Oh, my. It’s Tuesday night, and here’s my Sunday blog entry. Two things I’ve learned about grieving: It sucks up energy and it can’t be rushed. Not good news for the impatient. Terrible news for the chronic over-booker. Forget the elaborate list-making. Halfway down, the bereaved runs out of steam. And the blog entry that was going to bloom on Sunday is now barely sliding into place Tuesday night.

I bumped into a nice analogy the other day. Creative work takes lots of energy. So does grieving. The way back is like nurturing a plant, with time and sun and water. Finally, after all that, new shoots appear.

I think this is true. My mother, a gardener, would have heavily endorsed the idea. And me? I never earned my “Curved Bar Rank” in Girl Scouts because I refused to water a plot of grass. Hopefully, I’ve learned something.

It’s the mundane I miss

   With Father’s Day coming up Sunday, I’ve braced myself for the usual picture-perfect ads featuring the man of the house.  Firing up the grill with lots of new equipment.  Sporting a new golf shirt.  Brandishing a new power saw.

  With our man of the house gone just over a month, I expected to wince at the commercial reminders of what I’d be missing. But I haven’t.  I miss him, all right.  But what I miss has nothing to do with grilling, golfing or grout.   

  Instead, it’s the mundane, running banter.  It’s “Don’t forget to take out the recycling.”   And “Can you believe a doctor’s office would actually send a bill for 37 cents?”  It’s “Do you think you could possibly remember to turn off your alarm clock?”  And “Guess how much they’re charging for regular down at the BP?”

  Oh, there were a few riveting conversations about the Middle East, an occasional gift that hit a homerun, and I miss those. But someone used to know just how I like my toast.  I miss that more.

Good grief. Those unexpected tears.

Vanilla Mint

There’s no question about it. Bob was not planning to die. From the unopened packages of shirts, socks and underwear, he was planning on another, oh, 50 years. He didn’t like to run out, and he was always prepared.

Once, I told him a girlfriend’s husband carried his glasses prescription with him when he traveled just in case his got broken. “That’s nothing,” Bob told me. “I take an extra pair.” And with that, he produced them in a brown leather case, together with a travel-size bottle of spray-on cleaner.

Cut down fully supplied, he left behind little piles of white plastic handle bags full of drugstore goodies and in the closet, nine unopened bottles of mouthwash. Vanilla Mint.

I never thought mouthwash would make me cry.

An ordinary day, and then….

Whatever happened to the advertised Sunday afternoon blog? The dog ate it, in the form of a sad and sudden intrusion. My husband Bob died unexpectedly May 9 – so unexpectedly that I feel compelled to retell the story to all who will listen. My way of making the surreal seem more real.

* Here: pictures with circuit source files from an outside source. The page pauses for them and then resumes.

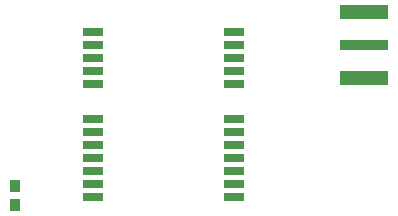
<source format=gbr>
G04 EAGLE Gerber RS-274X export*
G75*
%MOMM*%
%FSLAX34Y34*%
%LPD*%
%INSolderpaste Top*%
%IPPOS*%
%AMOC8*
5,1,8,0,0,1.08239X$1,22.5*%
G01*
%ADD10R,4.100000X1.250000*%
%ADD11R,4.100000X0.900000*%
%ADD12R,1.800000X0.800000*%
%ADD13R,0.900000X1.050000*%


D10*
X427990Y166560D03*
D11*
X427990Y194310D03*
D10*
X427990Y222060D03*
D12*
X198000Y205700D03*
X198000Y194700D03*
X198000Y183700D03*
X198000Y172700D03*
X198000Y161700D03*
X198000Y131700D03*
X198000Y120700D03*
X198000Y109700D03*
X198000Y98700D03*
X198000Y87700D03*
X198000Y76700D03*
X198000Y65700D03*
X318000Y205700D03*
X318000Y194700D03*
X318000Y183700D03*
X318000Y172700D03*
X318000Y161700D03*
X318000Y131700D03*
X318000Y120700D03*
X318000Y109700D03*
X318000Y98700D03*
X318000Y87700D03*
X318000Y76700D03*
X318000Y65700D03*
D13*
X132080Y75310D03*
X132080Y59310D03*
M02*

</source>
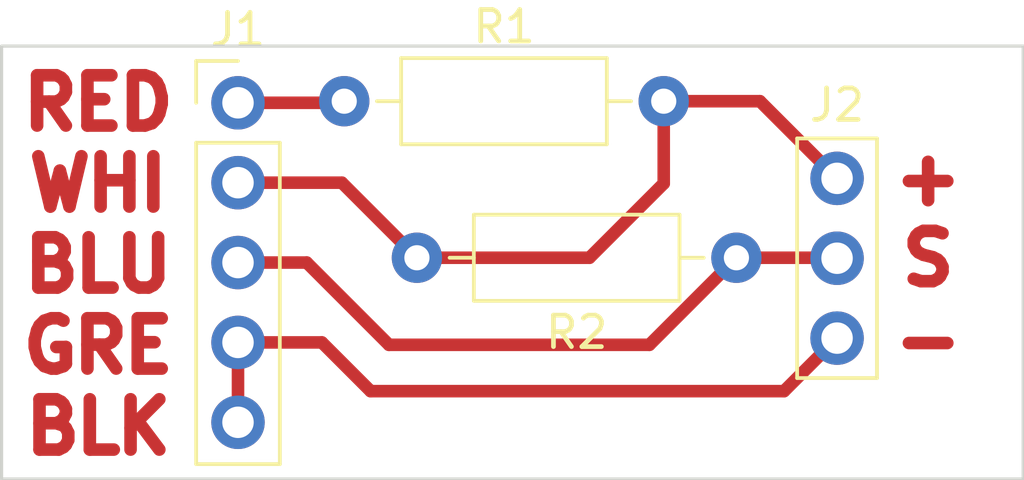
<source format=kicad_pcb>
(kicad_pcb (version 20211014) (generator pcbnew)

  (general
    (thickness 1.6)
  )

  (paper "A4")
  (layers
    (0 "F.Cu" signal)
    (31 "B.Cu" signal)
    (32 "B.Adhes" user "B.Adhesive")
    (33 "F.Adhes" user "F.Adhesive")
    (34 "B.Paste" user)
    (35 "F.Paste" user)
    (36 "B.SilkS" user "B.Silkscreen")
    (37 "F.SilkS" user "F.Silkscreen")
    (38 "B.Mask" user)
    (39 "F.Mask" user)
    (40 "Dwgs.User" user "User.Drawings")
    (41 "Cmts.User" user "User.Comments")
    (42 "Eco1.User" user "User.Eco1")
    (43 "Eco2.User" user "User.Eco2")
    (44 "Edge.Cuts" user)
    (45 "Margin" user)
    (46 "B.CrtYd" user "B.Courtyard")
    (47 "F.CrtYd" user "F.Courtyard")
    (48 "B.Fab" user)
    (49 "F.Fab" user)
    (50 "User.1" user)
    (51 "User.2" user)
    (52 "User.3" user)
    (53 "User.4" user)
    (54 "User.5" user)
    (55 "User.6" user)
    (56 "User.7" user)
    (57 "User.8" user)
    (58 "User.9" user)
  )

  (setup
    (stackup
      (layer "F.SilkS" (type "Top Silk Screen"))
      (layer "F.Paste" (type "Top Solder Paste"))
      (layer "F.Mask" (type "Top Solder Mask") (thickness 0.01))
      (layer "F.Cu" (type "copper") (thickness 0.035))
      (layer "dielectric 1" (type "core") (thickness 1.51) (material "FR4") (epsilon_r 4.5) (loss_tangent 0.02))
      (layer "B.Cu" (type "copper") (thickness 0.035))
      (layer "B.Mask" (type "Bottom Solder Mask") (thickness 0.01))
      (layer "B.Paste" (type "Bottom Solder Paste"))
      (layer "B.SilkS" (type "Bottom Silk Screen"))
      (copper_finish "None")
      (dielectric_constraints no)
    )
    (pad_to_mask_clearance 0)
    (pcbplotparams
      (layerselection 0x00010fc_ffffffff)
      (disableapertmacros false)
      (usegerberextensions false)
      (usegerberattributes true)
      (usegerberadvancedattributes true)
      (creategerberjobfile true)
      (svguseinch false)
      (svgprecision 6)
      (excludeedgelayer true)
      (plotframeref false)
      (viasonmask false)
      (mode 1)
      (useauxorigin false)
      (hpglpennumber 1)
      (hpglpenspeed 20)
      (hpglpendiameter 15.000000)
      (dxfpolygonmode true)
      (dxfimperialunits true)
      (dxfusepcbnewfont true)
      (psnegative false)
      (psa4output false)
      (plotreference true)
      (plotvalue true)
      (plotinvisibletext false)
      (sketchpadsonfab false)
      (subtractmaskfromsilk false)
      (outputformat 1)
      (mirror false)
      (drillshape 1)
      (scaleselection 1)
      (outputdirectory "")
    )
  )

  (net 0 "")
  (net 1 "/LB_ANODE")
  (net 2 "/LB_VCC")
  (net 3 "/LB_S")
  (net 4 "/LB_GND")

  (footprint "fab:PinHeader_1x03_P2.54mm_Vertical_THT_D1mm" (layer "F.Cu") (at 148.336 86.4008))

  (footprint "Resistor_THT:R_Axial_DIN0207_L6.3mm_D2.5mm_P10.16mm_Horizontal" (layer "F.Cu") (at 132.6642 83.947))

  (footprint "fab:PinHeader_1x05_P2.54mm_Vertical_THT_D1mm" (layer "F.Cu") (at 129.286 83.9978))

  (footprint "Resistor_THT:R_Axial_DIN0207_L6.3mm_D2.5mm_P10.16mm_Horizontal" (layer "F.Cu") (at 145.1356 88.9254 180))

  (gr_rect (start 121.7676 82.1944) (end 154.2542 95.9612) (layer "Edge.Cuts") (width 0.1) (fill none) (tstamp b7e83495-41e0-4d1b-a69f-ad5353b0fbf6))
  (gr_text "+\nS\n-" (at 151.2316 88.9508) (layer "F.Cu") (tstamp 62e86006-009e-4ef7-a856-298cc71ca05b)
    (effects (font (size 1.6 1.6) (thickness 0.4)))
  )
  (gr_text "RED\nWHI\nBLU\nGRE\nBLK" (at 124.841 89.154) (layer "F.Cu") (tstamp d5459045-a1bd-41f5-af79-140128b44758)
    (effects (font (size 1.6 1.6) (thickness 0.4)))
  )

  (segment (start 129.286 83.9978) (end 132.6134 83.9978) (width 0.4) (layer "F.Cu") (net 1) (tstamp 613932bd-2b56-4ac1-a8e5-a4bf7dfca60e))
  (segment (start 132.6134 83.9978) (end 132.6642 83.947) (width 0.4) (layer "F.Cu") (net 1) (tstamp a43901d8-270a-44ec-8e58-c5650a0e2d22))
  (segment (start 142.8242 86.5632) (end 140.462 88.9254) (width 0.4) (layer "F.Cu") (net 2) (tstamp 31592113-eba3-4387-aeb4-7a92d35bb398))
  (segment (start 145.8822 83.947) (end 148.336 86.4008) (width 0.4) (layer "F.Cu") (net 2) (tstamp 3a883900-0c1c-4766-9e3e-bf79963ab1f0))
  (segment (start 129.286 86.5378) (end 132.588 86.5378) (width 0.4) (layer "F.Cu") (net 2) (tstamp 42212475-e3ed-4689-bbe3-d3b5243bebe6))
  (segment (start 140.462 88.9254) (end 134.9756 88.9254) (width 0.4) (layer "F.Cu") (net 2) (tstamp 51628926-8b23-41aa-9a12-688ecfa0b01b))
  (segment (start 142.8242 83.947) (end 145.8822 83.947) (width 0.4) (layer "F.Cu") (net 2) (tstamp 95a1a93f-8eeb-4005-8495-d547ec091e72))
  (segment (start 132.588 86.5378) (end 134.9756 88.9254) (width 0.4) (layer "F.Cu") (net 2) (tstamp a3befb04-ad83-4d71-93e6-31a252aa254c))
  (segment (start 142.8242 83.947) (end 142.8242 86.5632) (width 0.4) (layer "F.Cu") (net 2) (tstamp ec269247-2ee9-4d26-8aa3-3d402de37efe))
  (segment (start 148.3206 88.9254) (end 148.336 88.9408) (width 0.4) (layer "F.Cu") (net 3) (tstamp 243193ca-7a49-487b-89fb-f73c9d0bb143))
  (segment (start 142.367 91.694) (end 145.1356 88.9254) (width 0.4) (layer "F.Cu") (net 3) (tstamp 59aa795d-7dbb-4a22-8098-df64ad35eb67))
  (segment (start 145.1356 88.9254) (end 148.3206 88.9254) (width 0.4) (layer "F.Cu") (net 3) (tstamp 8235ddb0-5848-487b-9d73-5e71af0c193a))
  (segment (start 129.286 89.0778) (end 131.4704 89.0778) (width 0.4) (layer "F.Cu") (net 3) (tstamp 8f2a9f1d-6071-4c8d-ae1f-21b0fcea3cbe))
  (segment (start 131.4704 89.0778) (end 134.0866 91.694) (width 0.4) (layer "F.Cu") (net 3) (tstamp 916d1965-07db-48c8-bedf-2e8e5e82c409))
  (segment (start 134.0866 91.694) (end 142.367 91.694) (width 0.4) (layer "F.Cu") (net 3) (tstamp e985f030-0750-404b-a856-9a1125f87c77))
  (segment (start 131.953 91.6178) (end 129.286 91.6178) (width 0.4) (layer "F.Cu") (net 4) (tstamp 2dbe5be1-f654-4d0c-b3d8-644a486db2b4))
  (segment (start 133.5024 93.1672) (end 146.6496 93.1672) (width 0.4) (layer "F.Cu") (net 4) (tstamp 4bc0a6ab-e0d3-4384-9763-b97248ea2ceb))
  (segment (start 129.286 91.6178) (end 129.286 94.1578) (width 0.4) (layer "F.Cu") (net 4) (tstamp 76905880-725a-462d-b269-bf15bdd3487a))
  (segment (start 133.5024 93.1672) (end 131.953 91.6178) (width 0.4) (layer "F.Cu") (net 4) (tstamp 9e240620-4bd8-41ff-8e31-c69fa403ef37))
  (segment (start 146.6496 93.1672) (end 148.336 91.4808) (width 0.4) (layer "F.Cu") (net 4) (tstamp acbea4f0-70cb-45c7-ac8a-401f63a53b80))

)

</source>
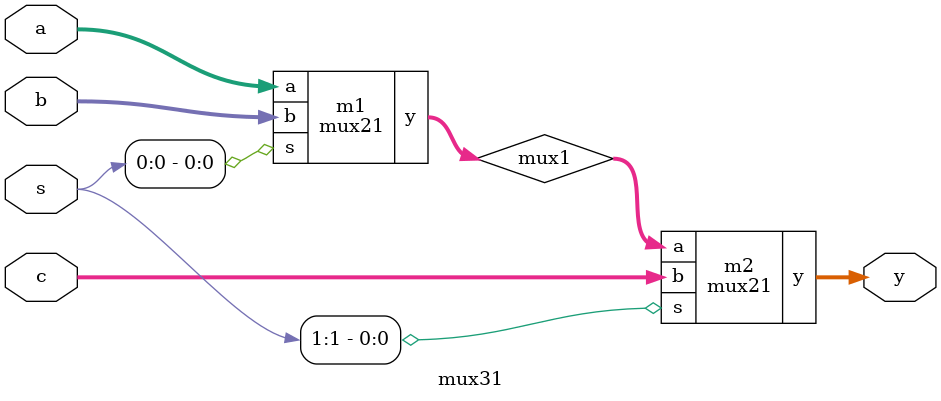
<source format=v>
/* Generated by Yosys 0.9 (git sha1 1979e0b) */

module mux21(a, b, s, y);
  wire _000_;
  wire _001_;
  wire _002_;
  wire _003_;
  wire _004_;
  wire _005_;
  wire _006_;
  wire _007_;
  wire _008_;
  wire _009_;
  wire _010_;
  wire _011_;
  wire _012_;
  wire _013_;
  wire _014_;
  wire _015_;
  wire _016_;
  wire _017_;
  wire _018_;
  wire _019_;
  wire _020_;
  wire _021_;
  wire _022_;
  wire _023_;
  wire _024_;
  wire _025_;
  wire _026_;
  wire _027_;
  wire _028_;
  wire _029_;
  wire _030_;
  wire _031_;
  wire _032_;
  wire _033_;
  wire _034_;
  wire _035_;
  wire _036_;
  wire _037_;
  wire _038_;
  wire _039_;
  wire _040_;
  wire _041_;
  wire _042_;
  wire _043_;
  wire _044_;
  wire _045_;
  wire _046_;
  wire _047_;
  wire _048_;
  wire _049_;
  wire _050_;
  wire _051_;
  wire _052_;
  wire _053_;
  wire _054_;
  wire _055_;
  wire _056_;
  wire _057_;
  wire _058_;
  wire _059_;
  wire _060_;
  wire _061_;
  wire _062_;
  wire _063_;
  wire _064_;
  wire _065_;
  wire _066_;
  wire _067_;
  wire _068_;
  wire _069_;
  wire _070_;
  wire _071_;
  wire _072_;
  wire _073_;
  wire _074_;
  wire _075_;
  wire _076_;
  wire _077_;
  wire _078_;
  wire _079_;
  wire _080_;
  wire _081_;
  wire _082_;
  wire _083_;
  wire _084_;
  wire _085_;
  wire _086_;
  wire _087_;
  wire _088_;
  wire _089_;
  wire _090_;
  wire _091_;
  wire _092_;
  wire _093_;
  wire _094_;
  wire _095_;
  wire _096_;
  input [31:0] a;
  input [31:0] b;
  input s;
  output [31:0] y;
  sky130_fd_sc_hd__mux2_1 _097_ (
    .A0(_013_),
    .A1(_045_),
    .S(_064_),
    .X(_078_)
  );
  sky130_fd_sc_hd__mux2_1 _098_ (
    .A0(_014_),
    .A1(_046_),
    .S(_064_),
    .X(_079_)
  );
  sky130_fd_sc_hd__mux2_1 _099_ (
    .A0(_015_),
    .A1(_047_),
    .S(_064_),
    .X(_080_)
  );
  sky130_fd_sc_hd__mux2_1 _100_ (
    .A0(_016_),
    .A1(_048_),
    .S(_064_),
    .X(_081_)
  );
  sky130_fd_sc_hd__mux2_1 _101_ (
    .A0(_017_),
    .A1(_049_),
    .S(_064_),
    .X(_082_)
  );
  sky130_fd_sc_hd__mux2_1 _102_ (
    .A0(_018_),
    .A1(_050_),
    .S(_064_),
    .X(_083_)
  );
  sky130_fd_sc_hd__mux2_1 _103_ (
    .A0(_019_),
    .A1(_051_),
    .S(_064_),
    .X(_084_)
  );
  sky130_fd_sc_hd__mux2_1 _104_ (
    .A0(_020_),
    .A1(_052_),
    .S(_064_),
    .X(_085_)
  );
  sky130_fd_sc_hd__mux2_1 _105_ (
    .A0(_021_),
    .A1(_053_),
    .S(_064_),
    .X(_086_)
  );
  sky130_fd_sc_hd__mux2_1 _106_ (
    .A0(_023_),
    .A1(_055_),
    .S(_064_),
    .X(_088_)
  );
  sky130_fd_sc_hd__mux2_1 _107_ (
    .A0(_024_),
    .A1(_056_),
    .S(_064_),
    .X(_089_)
  );
  sky130_fd_sc_hd__mux2_1 _108_ (
    .A0(_000_),
    .A1(_032_),
    .S(_064_),
    .X(_065_)
  );
  sky130_fd_sc_hd__mux2_1 _109_ (
    .A0(_011_),
    .A1(_043_),
    .S(_064_),
    .X(_076_)
  );
  sky130_fd_sc_hd__mux2_1 _110_ (
    .A0(_022_),
    .A1(_054_),
    .S(_064_),
    .X(_087_)
  );
  sky130_fd_sc_hd__mux2_1 _111_ (
    .A0(_025_),
    .A1(_057_),
    .S(_064_),
    .X(_090_)
  );
  sky130_fd_sc_hd__mux2_1 _112_ (
    .A0(_026_),
    .A1(_058_),
    .S(_064_),
    .X(_091_)
  );
  sky130_fd_sc_hd__mux2_1 _113_ (
    .A0(_027_),
    .A1(_059_),
    .S(_064_),
    .X(_092_)
  );
  sky130_fd_sc_hd__mux2_1 _114_ (
    .A0(_028_),
    .A1(_060_),
    .S(_064_),
    .X(_093_)
  );
  sky130_fd_sc_hd__mux2_1 _115_ (
    .A0(_029_),
    .A1(_061_),
    .S(_064_),
    .X(_094_)
  );
  sky130_fd_sc_hd__mux2_1 _116_ (
    .A0(_030_),
    .A1(_062_),
    .S(_064_),
    .X(_095_)
  );
  sky130_fd_sc_hd__mux2_1 _117_ (
    .A0(_031_),
    .A1(_063_),
    .S(_064_),
    .X(_096_)
  );
  sky130_fd_sc_hd__mux2_1 _118_ (
    .A0(_001_),
    .A1(_033_),
    .S(_064_),
    .X(_066_)
  );
  sky130_fd_sc_hd__mux2_1 _119_ (
    .A0(_002_),
    .A1(_034_),
    .S(_064_),
    .X(_067_)
  );
  sky130_fd_sc_hd__mux2_1 _120_ (
    .A0(_003_),
    .A1(_035_),
    .S(_064_),
    .X(_068_)
  );
  sky130_fd_sc_hd__mux2_1 _121_ (
    .A0(_004_),
    .A1(_036_),
    .S(_064_),
    .X(_069_)
  );
  sky130_fd_sc_hd__mux2_1 _122_ (
    .A0(_005_),
    .A1(_037_),
    .S(_064_),
    .X(_070_)
  );
  sky130_fd_sc_hd__mux2_1 _123_ (
    .A0(_006_),
    .A1(_038_),
    .S(_064_),
    .X(_071_)
  );
  sky130_fd_sc_hd__mux2_1 _124_ (
    .A0(_007_),
    .A1(_039_),
    .S(_064_),
    .X(_072_)
  );
  sky130_fd_sc_hd__mux2_1 _125_ (
    .A0(_008_),
    .A1(_040_),
    .S(_064_),
    .X(_073_)
  );
  sky130_fd_sc_hd__mux2_1 _126_ (
    .A0(_009_),
    .A1(_041_),
    .S(_064_),
    .X(_074_)
  );
  sky130_fd_sc_hd__mux2_1 _127_ (
    .A0(_010_),
    .A1(_042_),
    .S(_064_),
    .X(_075_)
  );
  sky130_fd_sc_hd__mux2_1 _128_ (
    .A0(_012_),
    .A1(_044_),
    .S(_064_),
    .X(_077_)
  );
  assign _013_ = a[21];
  assign _045_ = b[21];
  assign _064_ = s;
  assign y[21] = _078_;
  assign _014_ = a[22];
  assign _046_ = b[22];
  assign y[22] = _079_;
  assign _015_ = a[23];
  assign _047_ = b[23];
  assign y[23] = _080_;
  assign _016_ = a[24];
  assign _048_ = b[24];
  assign y[24] = _081_;
  assign _017_ = a[25];
  assign _049_ = b[25];
  assign y[25] = _082_;
  assign _018_ = a[26];
  assign _050_ = b[26];
  assign y[26] = _083_;
  assign _019_ = a[27];
  assign _051_ = b[27];
  assign y[27] = _084_;
  assign _020_ = a[28];
  assign _052_ = b[28];
  assign y[28] = _085_;
  assign _021_ = a[29];
  assign _053_ = b[29];
  assign y[29] = _086_;
  assign _023_ = a[30];
  assign _055_ = b[30];
  assign y[30] = _088_;
  assign _024_ = a[31];
  assign _056_ = b[31];
  assign y[31] = _089_;
  assign _000_ = a[0];
  assign _032_ = b[0];
  assign y[0] = _065_;
  assign _011_ = a[1];
  assign _043_ = b[1];
  assign y[1] = _076_;
  assign _022_ = a[2];
  assign _054_ = b[2];
  assign y[2] = _087_;
  assign _025_ = a[3];
  assign _057_ = b[3];
  assign y[3] = _090_;
  assign _026_ = a[4];
  assign _058_ = b[4];
  assign y[4] = _091_;
  assign _027_ = a[5];
  assign _059_ = b[5];
  assign y[5] = _092_;
  assign _028_ = a[6];
  assign _060_ = b[6];
  assign y[6] = _093_;
  assign _029_ = a[7];
  assign _061_ = b[7];
  assign y[7] = _094_;
  assign _030_ = a[8];
  assign _062_ = b[8];
  assign y[8] = _095_;
  assign _031_ = a[9];
  assign _063_ = b[9];
  assign y[9] = _096_;
  assign _001_ = a[10];
  assign _033_ = b[10];
  assign y[10] = _066_;
  assign _002_ = a[11];
  assign _034_ = b[11];
  assign y[11] = _067_;
  assign _003_ = a[12];
  assign _035_ = b[12];
  assign y[12] = _068_;
  assign _004_ = a[13];
  assign _036_ = b[13];
  assign y[13] = _069_;
  assign _005_ = a[14];
  assign _037_ = b[14];
  assign y[14] = _070_;
  assign _006_ = a[15];
  assign _038_ = b[15];
  assign y[15] = _071_;
  assign _007_ = a[16];
  assign _039_ = b[16];
  assign y[16] = _072_;
  assign _008_ = a[17];
  assign _040_ = b[17];
  assign y[17] = _073_;
  assign _009_ = a[18];
  assign _041_ = b[18];
  assign y[18] = _074_;
  assign _010_ = a[19];
  assign _042_ = b[19];
  assign y[19] = _075_;
  assign _012_ = a[20];
  assign _044_ = b[20];
  assign y[20] = _077_;
endmodule

module mux31(a, b, c, s, y);
  input [31:0] a;
  input [31:0] b;
  input [31:0] c;
  wire [31:0] mux1;
  input [1:0] s;
  output [31:0] y;
  mux21 m1 (
    .a(a),
    .b(b),
    .s(s[0]),
    .y(mux1)
  );
  mux21 m2 (
    .a(mux1),
    .b(c),
    .s(s[1]),
    .y(y)
  );
endmodule

</source>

Sudden deaths, I now know, blare in on ordinariness. They occur when we’re not looking, while we’re taking out to the trash or throwing the last load in the dryer. Bob’s was no different. He announced he was going out to run an errand. I offered to go instead. Off I went, while he apparently took up residency on the couch to watch golf on TV. There I found him, lifeless when I returned. The victim, his doctor concluded, of a heart arrhythmia.

Life feels out of balance here, in need of the healing that comes over time through grief. If ever there was a time NOT to overbook, it’s now. So in the spirit of the Dog Journal, I’ll be sharing what works for me – and doesn’t – in getting through this time. If my missteps along the way bring a smile, I’ll be sure share that too, because laughter, the first-cousin of tears, is bound to muscle in a time or two.